Brief =
Reproduce every line of the listing below, changing nothing.

Stored entries:
____________
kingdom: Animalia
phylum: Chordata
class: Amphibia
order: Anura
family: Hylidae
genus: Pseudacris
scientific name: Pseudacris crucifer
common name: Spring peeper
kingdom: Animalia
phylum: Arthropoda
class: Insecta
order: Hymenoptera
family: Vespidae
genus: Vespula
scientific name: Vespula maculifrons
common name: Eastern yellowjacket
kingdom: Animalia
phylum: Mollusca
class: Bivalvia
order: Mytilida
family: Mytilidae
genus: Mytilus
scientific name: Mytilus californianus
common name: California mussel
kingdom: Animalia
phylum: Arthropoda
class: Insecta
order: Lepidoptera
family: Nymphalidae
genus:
____________
Correct result =
kingdom: Animalia
phylum: Chordata
class: Amphibia
order: Anura
family: Hylidae
genus: Pseudacris
scientific name: Pseudacris crucifer
common name: Spring peeper
kingdom: Animalia
phylum: Arthropoda
class: Insecta
order: Hymenoptera
family: Vespidae
genus: Vespula
scientific name: Vespula maculifrons
common name: Eastern yellowjacket
kingdom: Animalia
phylum: Mollusca
class: Bivalvia
order: Mytilida
family: Mytilidae
genus: Mytilus
scientific name: Mytilus californianus
common name: California mussel
kingdom: Animalia
phylum: Arthropoda
class: Insecta
order: Lepidoptera
family: Nymphalidae
genus:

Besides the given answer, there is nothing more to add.